Inflation is at its highest level in about 30 years, according to some measures. The Commerce Department reported Friday that the core personal consumption expenditures price index, the Federal Reserve’s preferred measure of inflation, was up 3.6 percent in August compared to the same month a year ago.
UBS market strategists examined pricing power trends, cost pressures, and margin outlooks for stocks across their coverage universe. They then identified stocks that are buy-rated by the firm’s analysts, have at least 10% upside to their price target, and scored in the top 33% of their respective sectors based on UBS’s composite score for pricing power, margin momentum, and input cost exposure.
On UBS’ list, Apple is the most valuable company in terms of market capitalization. The firm sees a 23% upside to a $175 price target and expects demand to exceed pre-Covid levels in the next three years, even with higher average selling prices.
UBS believes that because of its market share in the global PC and smartphone markets, it will be able to introduce a branded battery electric vehicle at some point and achieve a 5% market share in that sector. On a year-to-date basis, Apple shares have risen about 7%.
While there is plenty of competition among athletic and athleisure retailers, UBS sees Nike as a long-term outperformer and has a $185 price target on the stock, implying a 26% increase. This year, it is up about 6%. Nike’s stock has recently underperformed after the company issued a warning about supply chain issues.
“We believe the market underappreciates how Nike’s investments in product innovation, supply chain, and e-commerce are working in concert to drive unit growth and average selling price increases,” analyst Jay Sole wrote in the note. “The Nike brand currently ranks first in global mindshare, and the company has significant room to reduce promotions.”
The crude and natural gas company EOG Resources, which has the most implied upside, will face some inflationary pressure in 2022, but UBS expects its capital efficiency to offset some of that pressure.

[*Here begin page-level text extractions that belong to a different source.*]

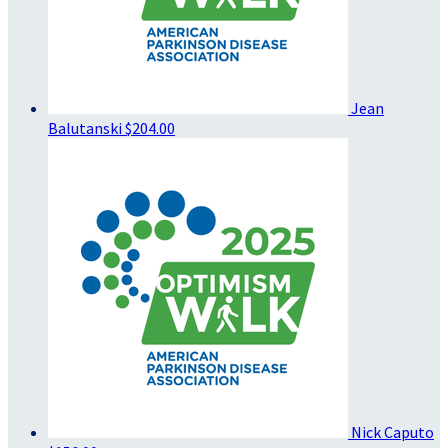
Jean
Balutanski
$204.00
Nick Caputo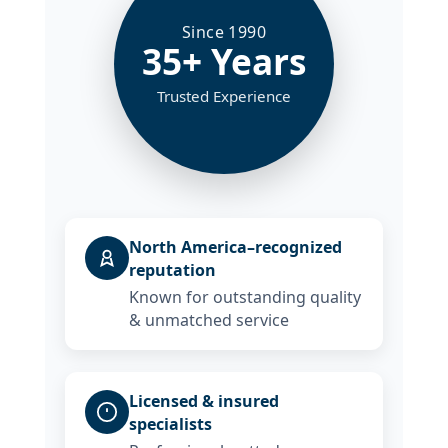
Since 1990
35+ Years
Trusted Experience
North America–recognized
reputation
Known for outstanding quality
& unmatched service
Licensed & insured
specialists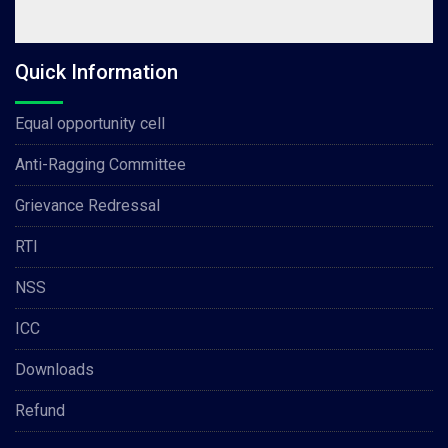
Quick Information
Equal opportunity cell
Anti-Ragging Committee
Grievance Redressal
RTI
NSS
ICC
Downloads
Refund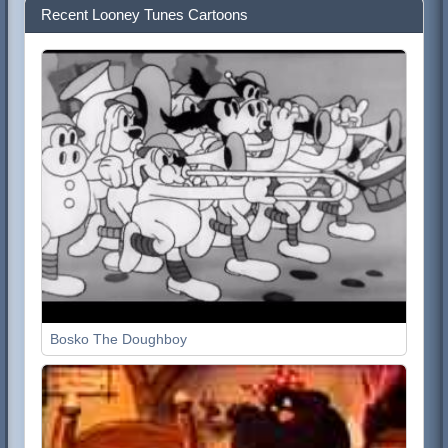
Recent Looney Tunes Cartoons
Bosko The Doughboy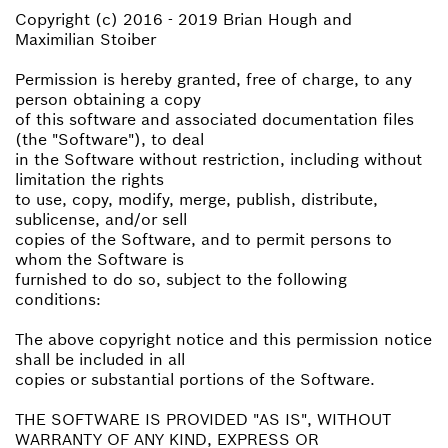
Copyright (c) 2016 - 2019 Brian Hough and
Maximilian Stoiber
Permission is hereby granted, free of charge, to any
person obtaining a copy
of this software and associated documentation files
(the "Software"), to deal
in the Software without restriction, including without
limitation the rights
to use, copy, modify, merge, publish, distribute,
sublicense, and/or sell
copies of the Software, and to permit persons to
whom the Software is
furnished to do so, subject to the following
conditions:
The above copyright notice and this permission notice
shall be included in all
copies or substantial portions of the Software.
THE SOFTWARE IS PROVIDED "AS IS", WITHOUT
WARRANTY OF ANY KIND, EXPRESS OR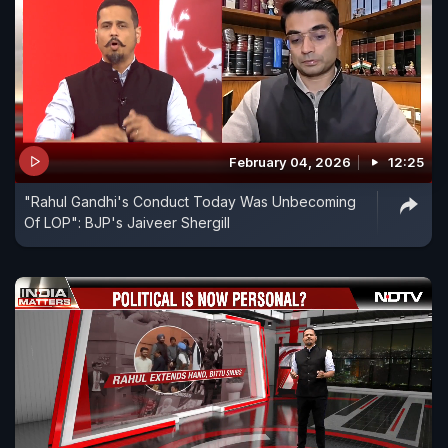
February 04, 2026
12:25
"Rahul Gandhi's Conduct Today Was Unbecoming
Of LOP": BJP's Jaiveer Shergill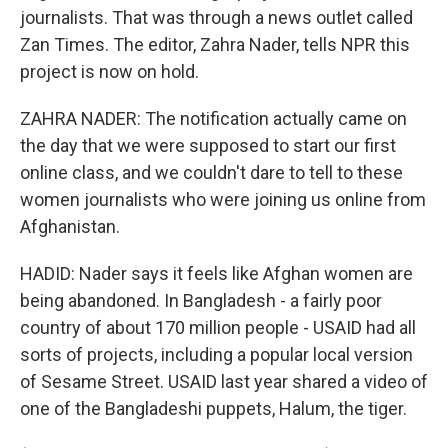
journalists. That was through a news outlet called
Zan Times. The editor, Zahra Nader, tells NPR this
project is now on hold.
ZAHRA NADER: The notification actually came on
the day that we were supposed to start our first
online class, and we couldn't dare to tell to these
women journalists who were joining us online from
Afghanistan.
HADID: Nader says it feels like Afghan women are
being abandoned. In Bangladesh - a fairly poor
country of about 170 million people - USAID had all
sorts of projects, including a popular local version
of Sesame Street. USAID last year shared a video of
one of the Bangladeshi puppets, Halum, the tiger.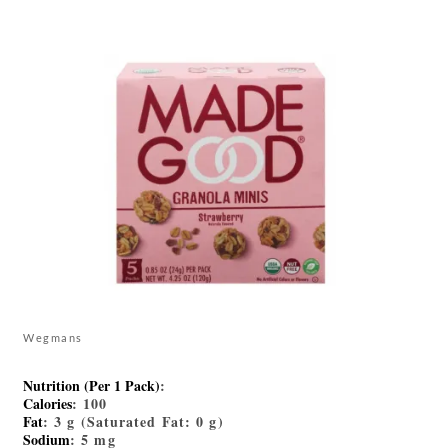
Wegmans
Nutrition (Per 1 Pack)
:
Calories
: 100
Fat
: 3 g (Saturated Fat: 0 g)
Sodium
: 5 mg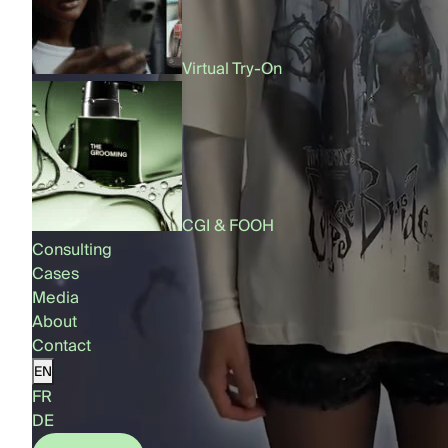
Virtual Try-On
CGI & FOOH
Consulting
Cases
Media
About
Contact
EN
FR
DE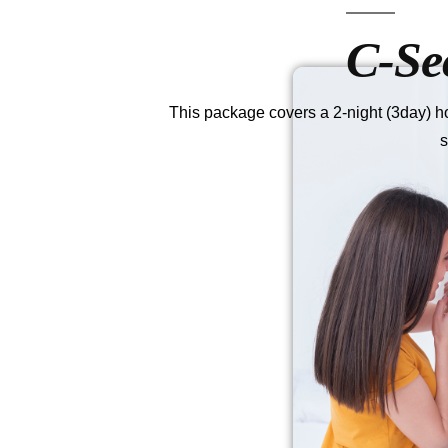
C-Se
This package covers a 2-night (3day) hos
s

It sees a 42 percent increase in EOG. This year, the stock has increased by 75%.
Semiconductor chips stocks
For months, the supply of semiconductor chips — which are used in everything from household appliances to smartphones and vehicles — has been tight, with automakers struggling to keep up. Semiconductors are essential to the operation of a car and are an essential component of electric vehicles.

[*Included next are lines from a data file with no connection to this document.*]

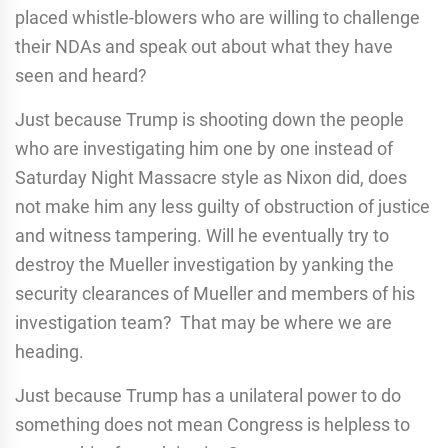
placed whistle-blowers who are willing to challenge
their NDAs and speak out about what they have
seen and heard?
Just because Trump is shooting down the people
who are investigating him one by one instead of
Saturday Night Massacre style as Nixon did, does
not make him any less guilty of obstruction of justice
and witness tampering. Will he eventually try to
destroy the Mueller investigation by yanking the
security clearances of Mueller and members of his
investigation team? That may be where we are
heading.
Just because Trump has a unilateral power to do
something does not mean Congress is helpless to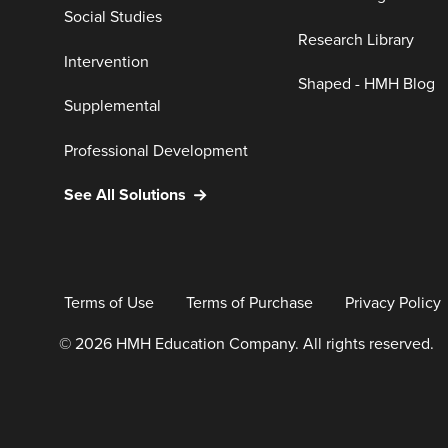
Social Studies
Research Library
Intervention
Shaped - HMH Blog
Supplemental
Professional Development
See All Solutions
Terms of Use
Terms of Purchase
Privacy Policy
© 2026 HMH Education Company. All rights reserved.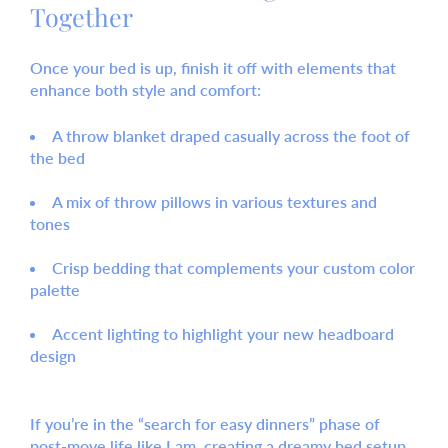
Together
Once your bed is up, finish it off with elements that
enhance both style and comfort:
A
throw blanket
draped casually across the foot of
the bed
A mix of
throw pillows
in various textures and
tones
Crisp bedding that complements your custom color
palette
Accent lighting to highlight your new headboard
design
If you’re in the “search for easy dinners” phase of
post-move life like I am, creating a dreamy bed setup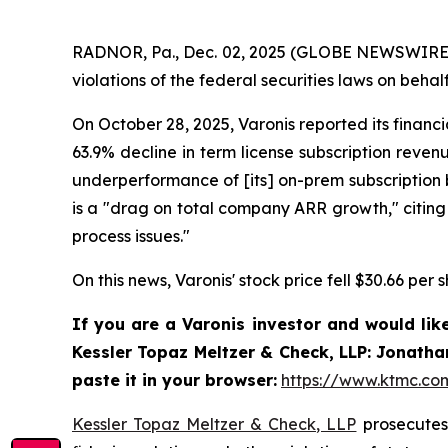
RADNOR, Pa., Dec. 02, 2025 (GLOBE NEWSWIRE) 
violations of the federal securities laws on behalf
On October 28, 2025, Varonis reported its financ
63.9% decline in term license subscription reven
underperformance of [its] on-prem subscription b
is a "drag on total company ARR growth," citing 
process issues."
On this news, Varonis' stock price fell $30.66 per
If you are a Varonis investor and would lik
Kessler Topaz Meltzer & Check, LLP: Jonatha
paste it in your browser:
https://www.ktmc.c
Kessler Topaz Meltzer & Check, LLP
prosecutes 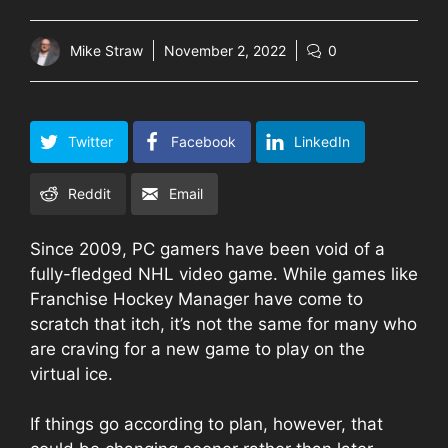
Mike Straw
November 2, 2022
0
Twitter
Facebook
LinkedIn
Reddit
Email
Since 2009, PC gamers have been void of a
fully-fledged NHL video game. While games like
Franchise Hockey Manager have come to
scratch that itch, it’s not the same for many who
are craving for a new game to play on the
virtual ice.
If things go according to plan, however, that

While demand for semiconductors has increased, there is still room for growth, according to a research note issued by BofA on September 27 on suppliers to the auto industry. “Investors may be underestimating chip suppliers’ newfound pricing power, including their ability to pass along rising foundry costs,” they said. A foundry, also known as a fabrication plant, is a factory that manufactures chips for other companies.
“Another important factor driving auto semi sales growth in 2021 has been the acceleration in Electric Vehicle (EV) penetration,” the analysts wrote. They added that EVs have two to four times the semiconductor “content” of a standard vehicle.
Semiconductors are also used in advanced driver assistance systems (or ADAS), which are found in many vehicles. According to BofA, the ADAS market will grow at a rate of more than 20% per year.
The following are the bank’s top stock picks in the sector:
Analog Devices is a favorite of the bank because of its “best in class profitability” and differentiated products. Earlier this month, the company announced a $2.5 billion share buyback program, which means it will return cash to shareholders.
Infineon, a German firm, was praised by the bank for its “superior organic sales” and “leading positions in large, long growth duration automotive and industrial semiconductor markets.”
Microchip Technology was chosen for its combination of “growth, execution, profitability, and leverage.” Ganesh Moorthy, the company’s CEO, has warned that the chip shortage could last until next year.
Texas Instruments was recognized for its “best-in-class profitability and cash flow returns.”
NXP Semiconductors is a Dutch company.
“We reiterate auto semis as a top three preferred group (along with computing and capex/semicap equipment) for the coming year,” the analysts concluded.